Fray Jacobo de Testera or Jacobo de Tastera was a Franciscan Friar of the 16th century who worked as a missionary to the indigenous peoples of New Spain. Born into a noble family in Bayonne, France he entered the Franciscan order around 1500 and went to Seville where he eventually became palace priest of Charles V. In 1527 he was recruited by Fray Antonio de Ciudad Rodrigo to go to Mexico where he arrived in 1529.

Among the first things he witnessed was the beating to death of the indigenous ruler of Tacubaya by Diego Delgadillo for not being able to provide the latter with sufficient workers to construct his palace. Testera became the companion of Archbishop Juan de Zumárraga before deciding to dedicate himself to the mission. He started to work closely with Fray Pedro de Gante, creating instructional materials for the natives.
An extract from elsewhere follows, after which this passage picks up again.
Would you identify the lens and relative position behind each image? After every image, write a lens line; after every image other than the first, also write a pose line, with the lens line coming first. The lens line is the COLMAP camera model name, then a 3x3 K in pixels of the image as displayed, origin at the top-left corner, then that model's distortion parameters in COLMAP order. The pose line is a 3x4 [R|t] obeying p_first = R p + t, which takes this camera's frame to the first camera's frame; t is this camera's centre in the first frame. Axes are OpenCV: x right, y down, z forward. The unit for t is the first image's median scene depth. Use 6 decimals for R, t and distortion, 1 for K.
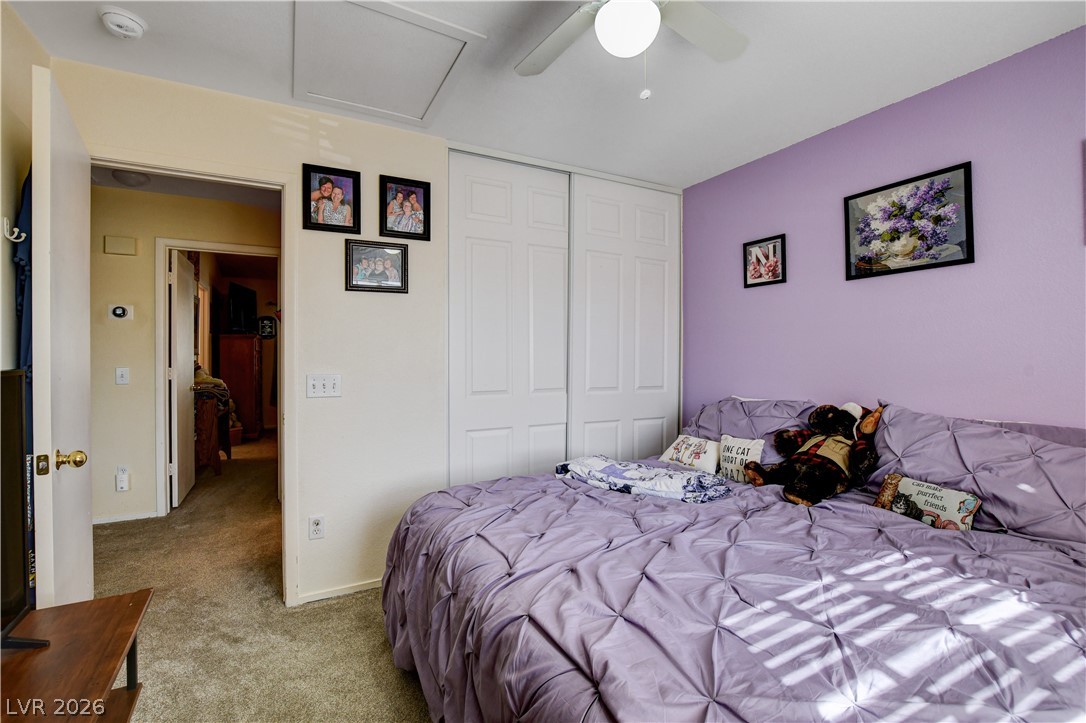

He missionized in Michoacán and in Atlixco before going to work among the Maya people of Yucatán and later among the Nahua people of Huejotzinco, where he spent the last part of his life in the monastery. He was a colleague of Toribio de Benavente "Motolinia" and a friend of Bartolomé de las Casas. As he never became fluent in an indigenous language he invented a way of proselytizing with images called Testerian codices employing the rebus system to teach Indians Christian doctrine.